→ **Requirement**:
Write out the entries word for word, from the first line up to and including the line that contains "eller som de".

(Saved data entries)

::::

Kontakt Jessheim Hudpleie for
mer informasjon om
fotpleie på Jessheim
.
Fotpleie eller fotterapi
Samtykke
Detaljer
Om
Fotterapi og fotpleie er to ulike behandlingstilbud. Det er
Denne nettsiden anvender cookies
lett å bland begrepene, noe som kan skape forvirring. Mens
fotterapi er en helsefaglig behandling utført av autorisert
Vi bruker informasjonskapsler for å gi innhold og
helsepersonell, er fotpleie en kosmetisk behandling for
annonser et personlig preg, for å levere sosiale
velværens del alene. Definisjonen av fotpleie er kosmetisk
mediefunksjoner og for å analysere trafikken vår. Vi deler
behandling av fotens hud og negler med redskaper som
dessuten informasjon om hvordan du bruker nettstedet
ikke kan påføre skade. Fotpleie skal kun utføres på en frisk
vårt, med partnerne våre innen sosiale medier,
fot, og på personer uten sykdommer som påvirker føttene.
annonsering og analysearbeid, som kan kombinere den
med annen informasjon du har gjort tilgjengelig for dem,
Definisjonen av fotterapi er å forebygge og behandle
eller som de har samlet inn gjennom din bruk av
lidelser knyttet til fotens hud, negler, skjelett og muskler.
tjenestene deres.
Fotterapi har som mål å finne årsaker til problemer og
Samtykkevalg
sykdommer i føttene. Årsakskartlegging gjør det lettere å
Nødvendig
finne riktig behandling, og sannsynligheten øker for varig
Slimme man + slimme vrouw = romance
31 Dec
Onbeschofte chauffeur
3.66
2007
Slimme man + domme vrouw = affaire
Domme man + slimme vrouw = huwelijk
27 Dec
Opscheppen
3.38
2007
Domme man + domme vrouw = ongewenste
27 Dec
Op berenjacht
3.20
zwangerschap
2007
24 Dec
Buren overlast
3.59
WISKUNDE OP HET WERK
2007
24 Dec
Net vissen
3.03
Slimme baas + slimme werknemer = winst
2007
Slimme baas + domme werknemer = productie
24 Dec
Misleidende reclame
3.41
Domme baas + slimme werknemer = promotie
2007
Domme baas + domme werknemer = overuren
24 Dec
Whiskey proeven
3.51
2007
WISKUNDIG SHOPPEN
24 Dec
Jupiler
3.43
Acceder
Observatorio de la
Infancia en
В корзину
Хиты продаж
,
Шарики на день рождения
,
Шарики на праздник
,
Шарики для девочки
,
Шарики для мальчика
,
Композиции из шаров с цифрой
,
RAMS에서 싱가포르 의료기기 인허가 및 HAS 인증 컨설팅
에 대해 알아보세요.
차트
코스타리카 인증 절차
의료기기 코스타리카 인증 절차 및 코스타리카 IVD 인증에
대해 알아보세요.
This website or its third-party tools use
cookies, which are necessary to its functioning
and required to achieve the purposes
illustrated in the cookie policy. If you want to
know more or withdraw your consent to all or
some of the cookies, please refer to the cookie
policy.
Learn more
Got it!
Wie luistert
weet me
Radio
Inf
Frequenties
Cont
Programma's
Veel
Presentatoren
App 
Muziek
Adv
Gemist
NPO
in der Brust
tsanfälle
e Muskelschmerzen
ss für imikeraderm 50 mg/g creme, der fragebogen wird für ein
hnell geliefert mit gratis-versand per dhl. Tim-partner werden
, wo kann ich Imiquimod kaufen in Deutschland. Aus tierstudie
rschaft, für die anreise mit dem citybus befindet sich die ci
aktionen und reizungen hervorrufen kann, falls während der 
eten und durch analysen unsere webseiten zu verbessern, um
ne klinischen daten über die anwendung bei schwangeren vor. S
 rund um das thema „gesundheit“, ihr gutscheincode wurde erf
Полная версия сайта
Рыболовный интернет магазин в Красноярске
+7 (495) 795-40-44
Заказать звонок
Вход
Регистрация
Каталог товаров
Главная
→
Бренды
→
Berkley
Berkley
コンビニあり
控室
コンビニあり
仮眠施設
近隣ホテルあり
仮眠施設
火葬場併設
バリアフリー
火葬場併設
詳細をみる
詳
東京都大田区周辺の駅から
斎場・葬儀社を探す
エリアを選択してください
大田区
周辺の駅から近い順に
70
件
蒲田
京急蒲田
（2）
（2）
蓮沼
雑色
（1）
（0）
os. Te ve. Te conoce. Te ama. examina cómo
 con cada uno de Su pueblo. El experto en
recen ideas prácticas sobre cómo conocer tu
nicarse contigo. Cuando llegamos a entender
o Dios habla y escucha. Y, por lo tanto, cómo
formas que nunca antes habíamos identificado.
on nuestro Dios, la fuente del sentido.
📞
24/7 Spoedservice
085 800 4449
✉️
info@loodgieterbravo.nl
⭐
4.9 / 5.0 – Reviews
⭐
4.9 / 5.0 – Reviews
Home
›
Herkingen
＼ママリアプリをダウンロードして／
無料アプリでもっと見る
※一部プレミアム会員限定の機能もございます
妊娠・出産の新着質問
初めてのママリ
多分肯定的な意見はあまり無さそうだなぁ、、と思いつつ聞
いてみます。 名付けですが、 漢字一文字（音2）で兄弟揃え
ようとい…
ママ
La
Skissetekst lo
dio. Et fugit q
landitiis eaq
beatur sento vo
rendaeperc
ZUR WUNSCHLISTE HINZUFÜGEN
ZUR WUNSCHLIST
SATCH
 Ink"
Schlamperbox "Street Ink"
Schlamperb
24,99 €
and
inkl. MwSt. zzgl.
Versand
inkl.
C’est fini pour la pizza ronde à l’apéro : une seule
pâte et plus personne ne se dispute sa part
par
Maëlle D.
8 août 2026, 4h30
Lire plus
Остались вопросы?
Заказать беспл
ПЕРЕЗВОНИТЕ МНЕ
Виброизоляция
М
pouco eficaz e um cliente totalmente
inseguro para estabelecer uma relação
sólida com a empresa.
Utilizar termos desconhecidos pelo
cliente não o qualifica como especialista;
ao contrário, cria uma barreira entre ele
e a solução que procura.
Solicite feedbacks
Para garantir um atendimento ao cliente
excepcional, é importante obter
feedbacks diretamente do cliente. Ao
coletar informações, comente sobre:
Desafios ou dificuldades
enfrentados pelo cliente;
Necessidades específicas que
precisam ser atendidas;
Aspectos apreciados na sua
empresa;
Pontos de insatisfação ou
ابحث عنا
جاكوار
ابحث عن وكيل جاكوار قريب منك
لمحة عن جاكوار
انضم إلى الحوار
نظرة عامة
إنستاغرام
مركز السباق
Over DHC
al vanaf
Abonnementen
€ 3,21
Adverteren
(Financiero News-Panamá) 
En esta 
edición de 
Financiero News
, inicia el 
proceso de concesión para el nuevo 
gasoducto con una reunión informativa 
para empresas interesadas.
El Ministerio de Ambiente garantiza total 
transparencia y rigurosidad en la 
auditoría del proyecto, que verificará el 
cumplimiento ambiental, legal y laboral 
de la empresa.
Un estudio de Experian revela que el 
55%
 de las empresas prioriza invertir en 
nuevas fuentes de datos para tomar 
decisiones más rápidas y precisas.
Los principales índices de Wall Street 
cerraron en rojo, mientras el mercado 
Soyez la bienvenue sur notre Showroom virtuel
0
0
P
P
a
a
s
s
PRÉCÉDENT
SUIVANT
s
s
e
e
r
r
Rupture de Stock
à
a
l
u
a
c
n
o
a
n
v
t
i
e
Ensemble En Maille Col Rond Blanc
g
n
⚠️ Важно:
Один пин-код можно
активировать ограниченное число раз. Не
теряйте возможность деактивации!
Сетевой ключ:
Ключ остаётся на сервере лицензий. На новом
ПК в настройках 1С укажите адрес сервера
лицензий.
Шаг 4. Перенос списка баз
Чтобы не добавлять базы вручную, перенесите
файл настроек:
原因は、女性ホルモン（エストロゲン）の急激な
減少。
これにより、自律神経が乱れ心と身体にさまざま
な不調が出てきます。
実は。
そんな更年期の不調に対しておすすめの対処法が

::::

→ **Task answer**:
Kontakt Jessheim Hudpleie for
mer informasjon om
fotpleie på Jessheim
.
Fotpleie eller fotterapi
Samtykke
Detaljer
Om
Fotterapi og fotpleie er to ulike behandlingstilbud. Det er
Denne nettsiden anvender cookies
lett å bland begrepene, noe som kan skape forvirring. Mens
fotterapi er en helsefaglig behandling utført av autorisert
Vi bruker informasjonskapsler for å gi innhold og
helsepersonell, er fotpleie en kosmetisk behandling for
annonser et personlig preg, for å levere sosiale
velværens del alene. Definisjonen av fotpleie er kosmetisk
mediefunksjoner og for å analysere trafikken vår. Vi deler
behandling av fotens hud og negler med redskaper som
dessuten informasjon om hvordan du bruker nettstedet
ikke kan påføre skade. Fotpleie skal kun utføres på en frisk
vårt, med partnerne våre innen sosiale medier,
fot, og på personer uten sykdommer som påvirker føttene.
annonsering og analysearbeid, som kan kombinere den
med annen informasjon du har gjort tilgjengelig for dem,
Definisjonen av fotterapi er å forebygge og behandle
eller som de har samlet inn gjennom din bruk av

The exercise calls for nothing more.